Толстому Додэ приписывает иной недуг, именуемый им «параэпилепсией». Толстой будто бы одержим был манией бегства — от самого себя, от окружающих, от общественной несправедливости, от смерти. Именно он, этот недуг, толкнул Толстого и на последний его знаменитый «уход», который представляет собою не что иное, как «клинический случай»… Попутно Додэ с присущей ему критической прозорливостью и расточительностью разбрасывает множество верных и остроумных замечаний о Толстом. Но основная его мысль такова: автор «Воскресения» — маньяк, настоящую биографию которого напишет только психиатр. Забавно сопоставить эту точку зрения со взглядом другого очень даровитого критика, Стефана Цвейга, если не ошибаюсь, тоже врача — который считает Толстого образцом физического и нравственного здоровья.
ПОЭЗИЯ ЗДЕСЬ И ТАМ
На днях, беседуя с одним из здешних молодых поэтов о «святом ремесле» — по выражению Каролины Павловой, — я показал ему в «Литературном Ленинграде» стихи, которыми Н. Браун, тоже молодой поэт, но не здешний, а советский, закончил свою речь на писательском съезде:
— Правда, как талантливо?
Он помолчал.
— Да, конечно, талантливо. Очень талантливо.
— А нравятся вам эти стихи?
— Нет, совсем не нравятся.
Я такого ответа и ждал. Мое собственное впечатление было совершенно одинаковым: хорошие стихи, живые, ловкие, но слишком уж «литературные», Поэтому — «ни к чему».
— А скажите, отчего вам эти стихи не нравятся? Можете ли вы это самому себе объяснить?
— Да, не знаю… как-то неловко теперь так писать… чуть-чуть глупо!.. ведь мы не дети!.. ведь поэзия — это что-то совсем другое… кому все это нужно?
— А уверены ли вы, что могли бы такие стихи написать?
— Нет, не уверен.
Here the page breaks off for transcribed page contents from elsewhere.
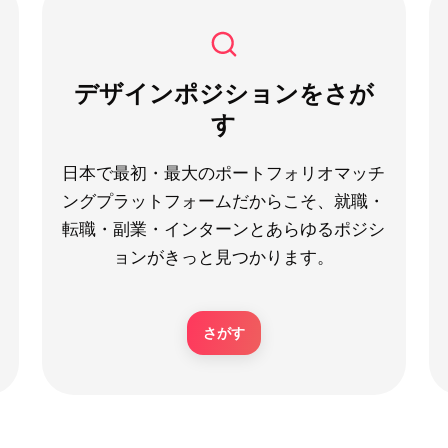
デザインポジションをさが
す
日本で最初・最大のポートフォリオマッチ
ングプラットフォームだからこそ、就職・
転職・副業・インターンとあらゆるポジシ
ョンがきっと見つかります。
さがす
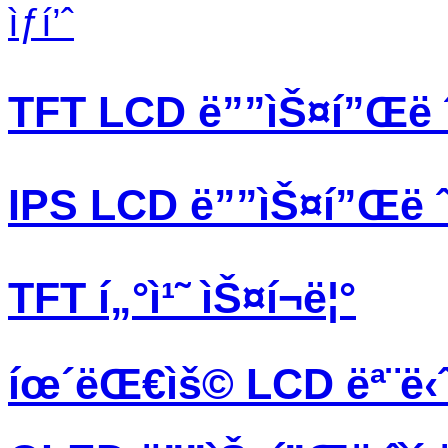
ìƒí’ˆ
TFT LCD ë””ìŠ¤í”Œë ˆì
IPS LCD ë””ìŠ¤í”Œë ˆì
TFT í„°ì¹˜ ìŠ¤í¬ë¦°
íœ´ëŒ€ìš© LCD ëª¨ë‹ˆ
Вероятно, не мог бы. Но я не хочу писать такие стихи, это главное. Мне не интересно это. Я лучше уж пойду мыть стекла в магазинах или просто посижу за кафе-кремом… А стихи — это совсем другое.
В этих признаниях, повторяю, нового или неожиданного для меня не было. В них я лишь нашел подтверждение того, что знал. Постараюсь дать пояснение словам моего собеседника, чтобы сделать их всем понятными — и вместе с тем провести параллель, по существу «психологическую», между поэзией эмигрантской и советской.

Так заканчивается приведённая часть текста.